Output the stretch of the listing from the line containing "latitude: -16.6782" through the line containing "region: Arizona" as a two-column CSV with the headers field and value. Put one row per entry, with each part in its own quoted field and any line breaks turned into spaces, and leave out the pictures.

>> BEGIN

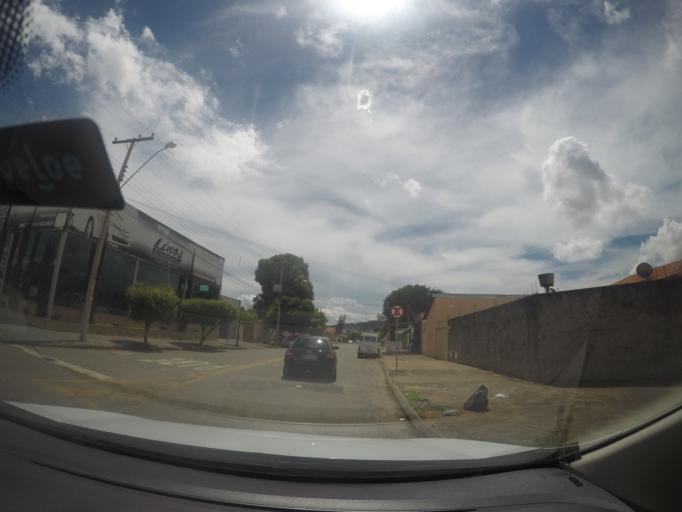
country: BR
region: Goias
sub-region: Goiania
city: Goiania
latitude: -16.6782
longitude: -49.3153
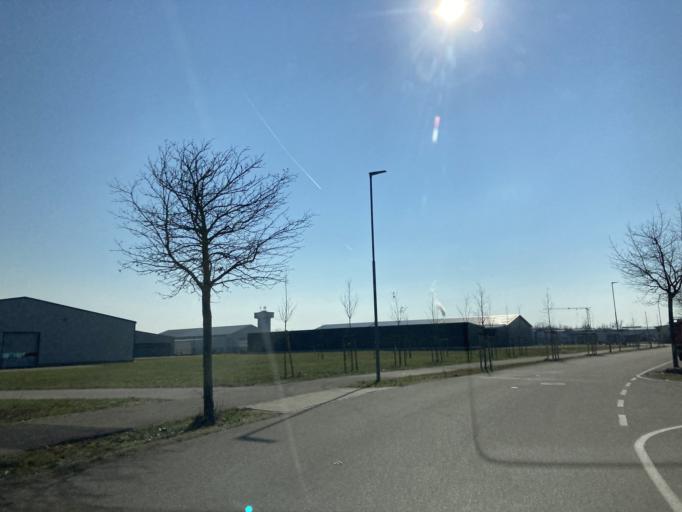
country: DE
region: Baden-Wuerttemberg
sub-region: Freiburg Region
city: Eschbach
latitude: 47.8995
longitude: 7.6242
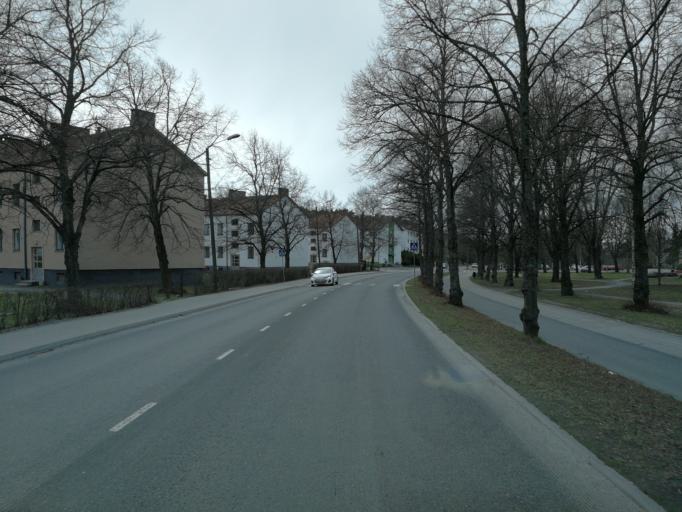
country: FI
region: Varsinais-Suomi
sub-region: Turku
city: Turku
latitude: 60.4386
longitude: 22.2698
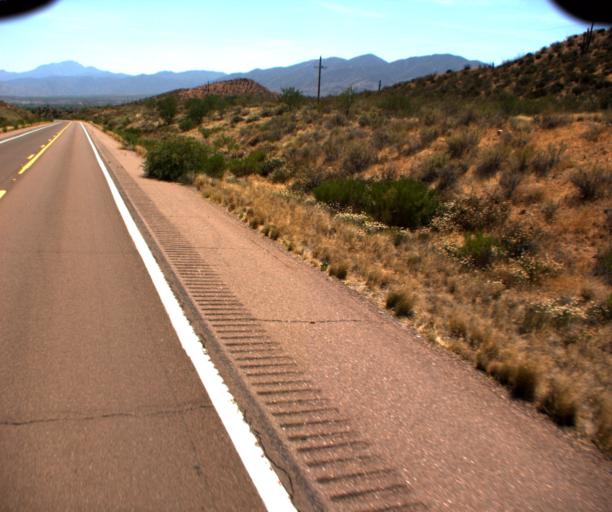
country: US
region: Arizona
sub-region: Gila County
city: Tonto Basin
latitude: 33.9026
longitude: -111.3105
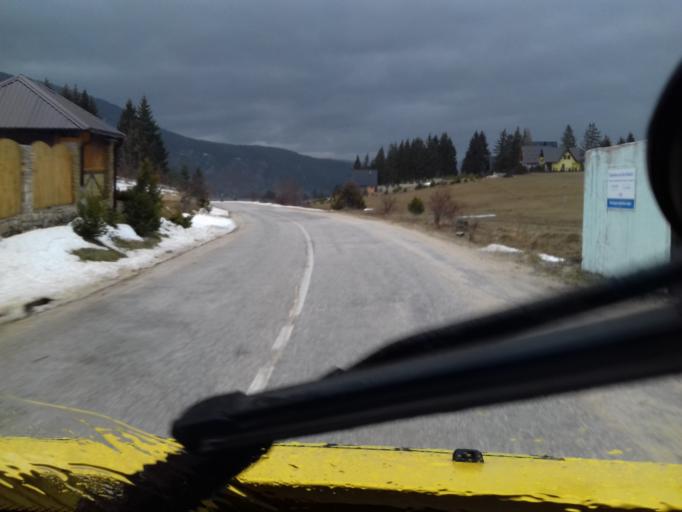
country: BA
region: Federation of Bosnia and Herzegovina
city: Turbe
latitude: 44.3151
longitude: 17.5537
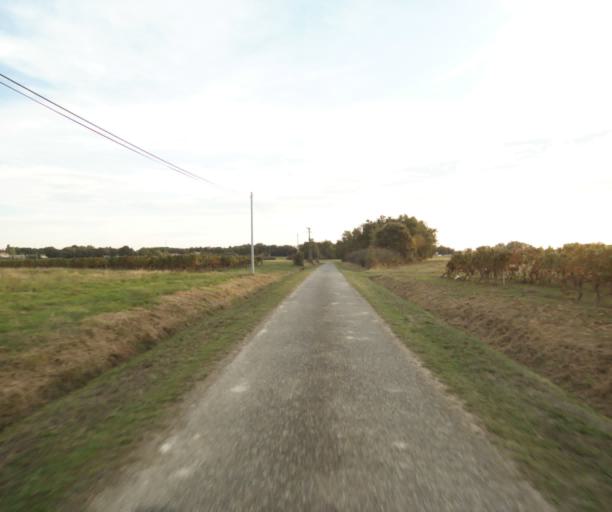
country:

>> END
>> BEGIN

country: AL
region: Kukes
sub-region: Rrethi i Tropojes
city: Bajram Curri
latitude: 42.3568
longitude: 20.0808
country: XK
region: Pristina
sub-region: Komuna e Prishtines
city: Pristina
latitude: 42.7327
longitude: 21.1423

>> END

▶ OUTPUT FOR THIS TASK
field,value
"latitude:","-16.6782"
"longitude:","-49.3153"
"country:","DE"
"region:","Baden-Wuerttemberg"
"sub-region:","Freiburg Region"
"city:","Eschbach"
"latitude:","47.8995"
"longitude:","7.6242"
"country:","FI"
"region:","Varsinais-Suomi"
"sub-region:","Turku"
"city:","Turku"
"latitude:","60.4386"
"longitude:","22.2698"
"country:","US"
"region:","Arizona"